Question

A tank has four pipes P1, P2, P3, P4. The tank can be filled in 15 minutes by pipes P1, P2, P3 together. It can be filled in 20 minutes by pipes P1, P2, P4 together and it can be filled by pipes P1 and P3 together in 30 minutes. If all the pipes are opened together, then in how much time will the tank be filled?

• A. 10 min 20 sec
• B. 12 min 0 sec
• C. 18 min 20 sec
• D. 11 min 20 sec

Hint:

For a system of linear equations to have a unique solution, you generally need as many independent equations as you have variables.

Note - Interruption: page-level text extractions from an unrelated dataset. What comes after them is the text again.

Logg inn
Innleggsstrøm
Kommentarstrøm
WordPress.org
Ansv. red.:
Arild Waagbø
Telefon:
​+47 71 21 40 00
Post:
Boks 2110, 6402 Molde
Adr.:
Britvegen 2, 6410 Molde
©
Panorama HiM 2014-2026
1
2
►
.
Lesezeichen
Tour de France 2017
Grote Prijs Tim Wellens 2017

Here we have 4 variables (\(r_1, r_2, r_3, r_4\)) but only 3 independent equations.

Answer 1

The Correct Option is B

Step 1: Express given conditions in terms of work per minute.

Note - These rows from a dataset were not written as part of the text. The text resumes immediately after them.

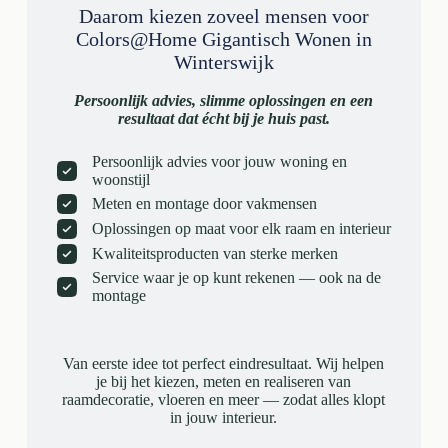
Daarom kiezen zoveel mensen voor
Colors@Home Gigantisch Wonen in
Winterswijk
Persoonlijk advies, slimme oplossingen en een
resultaat dat écht bij je huis past.
Persoonlijk advies voor jouw woning en
woonstijl
Meten en montage door vakmensen
Oplossingen op maat voor elk raam en interieur
Kwaliteitsproducten van sterke merken
Service waar je op kunt rekenen — ook na de
montage
Van eerste idee tot perfect eindresultaat. Wij helpen
je bij het kiezen, meten en realiseren van
raamdecoratie, vloeren en meer — zodat alles klopt
in jouw interieur.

Let the rates of P1, P2, P3, P4 be \(a, b, c, d\) respectively (tank/minute).

From conditions: \[ a+b+c = \frac{1}{15} \quad (1) \] \[ a+b+d = \frac{1}{20} \quad (2) \] \[ a+c = \frac{1}{30} \quad (3) \]

Step 2: Subtract equations (1) and (3).

\[ (a+b+c) - (a+c) = \frac{1}{15} - \frac{1}{30} \] \[ b = \frac{1}{30} \]

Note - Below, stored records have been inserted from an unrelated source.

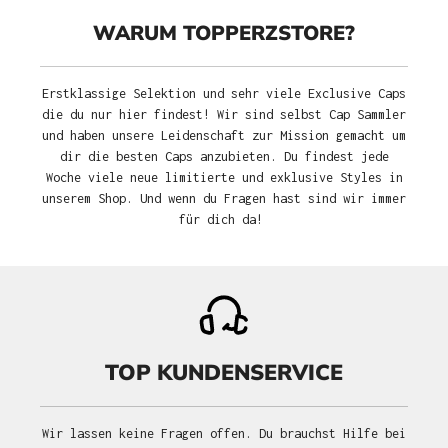
WARUM TOPPERZSTORE?
Erstklassige Selektion und sehr viele Exclusive Caps
die du nur hier findest! Wir sind selbst Cap Sammler
und haben unsere Leidenschaft zur Mission gemacht um
dir die besten Caps anzubieten. Du findest jede
Woche viele neue limitierte und exklusive Styles in
unserem Shop. Und wenn du Fragen hast sind wir immer
für dich da!
TOP KUNDENSERVICE
Wir lassen keine Fragen offen. Du brauchst Hilfe bei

Step 3: Find values of (a+c) and (a+b).

From (3): \[ a+c = \frac{1}{30} \] From (1): \[ a+b+c = \frac{1}{15} \] Substitute \(b=\frac{1}{30}\): \[ a+c + \frac{1}{30} = \frac{1}{15} \] \[ a+c = \frac{1}{30} \quad \text{(consistent with (3))} \]

Step 4: Find d.

From (2): \[ a+b+d = \frac{1}{20} \] Substitute \(b=\frac{1}{30}\): \[ a+d = \frac{1}{20} - \frac{1}{30} = \frac{1}{60} \]

Step 5: Find total work rate when all pipes are open.

\[ a+b+c+d = (a+c) + (b) + (d) \] We know: \[ a+c = \frac{1}{30}, \quad b=\frac{1}{30}, \quad a+d=\frac{1}{60} \] So: \[ a+b+c+d = \frac{1}{30} + \frac{1}{30} + \frac{1}{60} \] \[ = \frac{2}{30} + \frac{1}{60} = \frac{4}{60} + \frac{1}{60} = \frac{5}{60} = \frac{1}{12} \]

Step 6: Calculate total time.

If rate = \(\frac{1}{12}\), then time = 12 minutes. But careful: we must check options (in minutes and seconds). \[ 12 \, \text{minutes} = 12 \, \text{min 0 sec} \]

Final Answer:

\[ \boxed{12 \, \text{minutes}} \]